We can’t pretend to be using public money wisely if that’s not part of the next CAP. It will be hard for member states to justify why this data should not be used.
And what is Greenpeace suggesting for the future CAP?
The two-pillar structure didn’t work. The first pillar has too often wiped out the environmental benefits that parts of the second pillar provided. What we need is a true reform that promotes the adoption of farming practices that are not industrial and overly specialised.
Industrial farms should be replaced by a model based on diversity: on a farm level, on a landscape level and of course public money should promote this kind of endeavour.
If a company wants to produce in an industrial way, it can do so, but it shouldn’t receive public money. Because public money must be related to the provision of public goods: environmental and health.

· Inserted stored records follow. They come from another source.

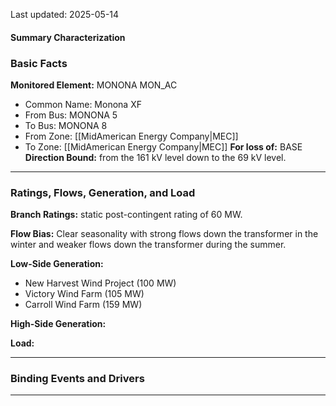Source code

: Last updated: 2025-05-14
#### Summary Characterization
### Basic Facts
**Monitored Element:** MONONA MON_AC
- Common Name: Monona XF
- From Bus: MONONA 5
- To Bus: MONONA 8
- From Zone: [[MidAmerican Energy Company|MEC]]
- To Zone: [[MidAmerican Energy Company|MEC]]
**For loss of:** BASE
**Direction Bound:** from the 161 kV level down to the 69 kV level.

---
### Ratings, Flows, Generation, and Load
**Branch Ratings:** static post-contingent rating of 60 MW.

**Flow Bias:** 
Clear seasonality with strong flows down the transformer in the winter and weaker flows down the transformer during the summer.

**Low-Side Generation:**
- New Harvest Wind Project (100 MW)
- Victory Wind Farm (105 MW)
- Carroll Wind Farm (159 MW)

**High-Side Generation:**

**Load:**

---
### Binding Events and Drivers

---
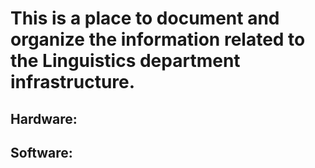 # This is a place to document and organize the information related to the Linguistics department infrastructure.

## Hardware:


## Software:
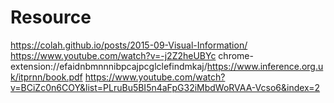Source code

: # Resource

https://colah.github.io/posts/2015-09-Visual-Information/
https://www.youtube.com/watch?v=-j2Z2heUBYc
chrome-extension://efaidnbmnnnibpcajpcglclefindmkaj/https://www.inference.org.uk/itprnn/book.pdf
https://www.youtube.com/watch?v=BCiZc0n6COY&list=PLruBu5BI5n4aFpG32iMbdWoRVAA-Vcso6&index=2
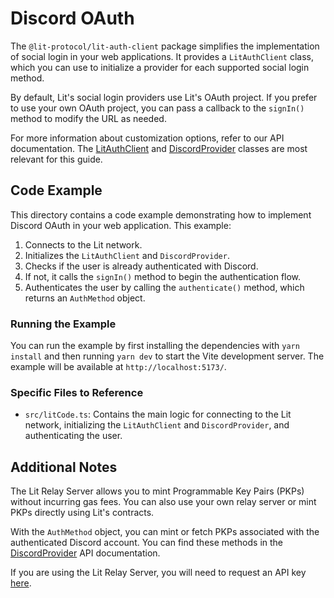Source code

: # Discord OAuth

The `@lit-protocol/lit-auth-client` package simplifies the implementation of social login in your web applications. It provides a `LitAuthClient` class, which you can use to initialize a provider for each supported social login method.

By default, Lit's social login providers use Lit's OAuth project. If you prefer to use your own OAuth project, you can pass a callback to the `signIn()` method to modify the URL as needed.

For more information about customization options, refer to our API documentation. The [LitAuthClient](https://v6-api-doc-lit-js-sdk.vercel.app/classes/lit_auth_client_src.LitAuthClient.html) and [DiscordProvider](https://v6-api-doc-lit-js-sdk.vercel.app/classes/lit_auth_client_src.DiscordProvider.html) classes are most relevant for this guide.

## Code Example

This directory contains a code example demonstrating how to implement Discord OAuth in your web application. This example:

1. Connects to the Lit network.
2. Initializes the `LitAuthClient` and `DiscordProvider`.
3. Checks if the user is already authenticated with Discord.
4. If not, it calls the `signIn()` method to begin the authentication flow.
5. Authenticates the user by calling the `authenticate()` method, which returns an `AuthMethod` object.

### Running the Example

You can run the example by first installing the dependencies with `yarn install` and then running `yarn dev` to start the Vite development server. The example will be available at `http://localhost:5173/`.

### Specific Files to Reference

- `src/litCode.ts`: Contains the main logic for connecting to the Lit network, initializing the `LitAuthClient` and `DiscordProvider`, and authenticating the user.

## Additional Notes

The Lit Relay Server allows you to mint Programmable Key Pairs (PKPs) without incurring gas fees. You can also use your own relay server or mint PKPs directly using Lit's contracts.

With the `AuthMethod` object, you can mint or fetch PKPs associated with the authenticated Discord account. You can find these methods in the [DiscordProvider](https://v6-api-doc-lit-js-sdk.vercel.app/classes/lit_auth_client_src.DiscordProvider.html) API documentation.

If you are using the Lit Relay Server, you will need to request an API key [here](https://docs.google.com/forms/d/e/1FAIpQLSeVraHsp1evK_9j-8LpUBiEJWFn4G5VKjOWBmHFjxFRJZJdrg/viewform).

The second thing the CAP should do is to address production and consumption of livestock products. Every scientific institution agrees that it’s imperative.
The next CAP will have to support extensive livestock agriculture, farms that are mixed, that use land which is not suited for growing crops for direct human consumption, and it should start promoting a change in diets. The same change that every government calls for in its dietary guidelines. Eating as usual is also not an option.

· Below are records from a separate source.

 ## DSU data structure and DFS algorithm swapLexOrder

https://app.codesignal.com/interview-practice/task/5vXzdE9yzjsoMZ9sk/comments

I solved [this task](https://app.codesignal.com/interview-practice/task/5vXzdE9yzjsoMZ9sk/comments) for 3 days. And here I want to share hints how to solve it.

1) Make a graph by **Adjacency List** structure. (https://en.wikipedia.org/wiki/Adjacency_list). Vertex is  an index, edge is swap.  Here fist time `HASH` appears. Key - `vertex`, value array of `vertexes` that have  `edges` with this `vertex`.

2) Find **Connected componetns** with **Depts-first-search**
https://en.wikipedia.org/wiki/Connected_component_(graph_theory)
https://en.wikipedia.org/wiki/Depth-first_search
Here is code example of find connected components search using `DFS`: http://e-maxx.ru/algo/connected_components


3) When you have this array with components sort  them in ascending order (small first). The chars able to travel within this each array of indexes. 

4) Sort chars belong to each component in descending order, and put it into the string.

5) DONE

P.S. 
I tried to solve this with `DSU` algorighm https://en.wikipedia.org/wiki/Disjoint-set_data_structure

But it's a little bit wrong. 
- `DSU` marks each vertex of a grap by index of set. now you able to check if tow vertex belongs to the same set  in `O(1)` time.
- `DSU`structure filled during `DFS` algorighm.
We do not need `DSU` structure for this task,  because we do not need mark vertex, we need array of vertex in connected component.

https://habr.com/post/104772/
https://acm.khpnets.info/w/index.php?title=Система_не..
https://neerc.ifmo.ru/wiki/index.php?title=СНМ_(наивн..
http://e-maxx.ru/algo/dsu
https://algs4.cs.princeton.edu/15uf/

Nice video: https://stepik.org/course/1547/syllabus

The introduction of precision farming practices in the next CAP seems to be gaining ground. What is your opinion on that?
The challenges we face are too broad to allow public money to be spent on solutions that make a broken system a bit more efficient. Efficiency per se is not a bad thing, but maintaining a system which is flawed in many different ways is not the right solution. If we have to use public money to support agriculture, we need to support a farming system that is truly innovative.
Agroecological practices must be put into place by farmers because they make the system more resilient from an ecological point of view but also from an economic point of view. The more resilient a business is, the more resilient the farm will be. We already know how much farmers are subject to volatility.
I am reluctant [towards precision farming] for other reasons: farmers are already overly dependent on inputs. We know that the markets of seeds and agrochemicals are already concentrated to a level which is not possible anymore, and it will get worse. We are witnessing further mergers, we will basically have three companies owning these two markets worldwide.
If we provide to some multinationals the right to provide farmers with data, they will have 100% control over them. Farmers will lose their independence and they will be even more squeezed because the costs of these inputs will increase farmers’ overall spending.
While the data from Copernicus, which we can use for monitoring, is freely accessible, the data that precision farming produces is not for free. It is another input that comes on top of the inputs that farmers are already paying for. Only a limited number of farmers can afford these costs. There are tractors that cost €300-400,000. What sort of economies of scale will be necessary to make that investment profitable?
What has been the impact of second pillar measures on greening agriculture in Europe and how can this be improved in the future CAP?
What has worked very well are the agri-environment schemes. The principle is very simple: society provides farmers with public money and farmers set up a series of practices towards reaching specific objectives, which might be clean water or reducing losses or restoring soils.
That should be the very basis of the payments within the CAP – a contract between farmers and society.
We should abandon the idea of entitlements, and ensure that we use public money for specific purposes. The delivery od these specific objectives is the basis and the justificaiton for spending public money.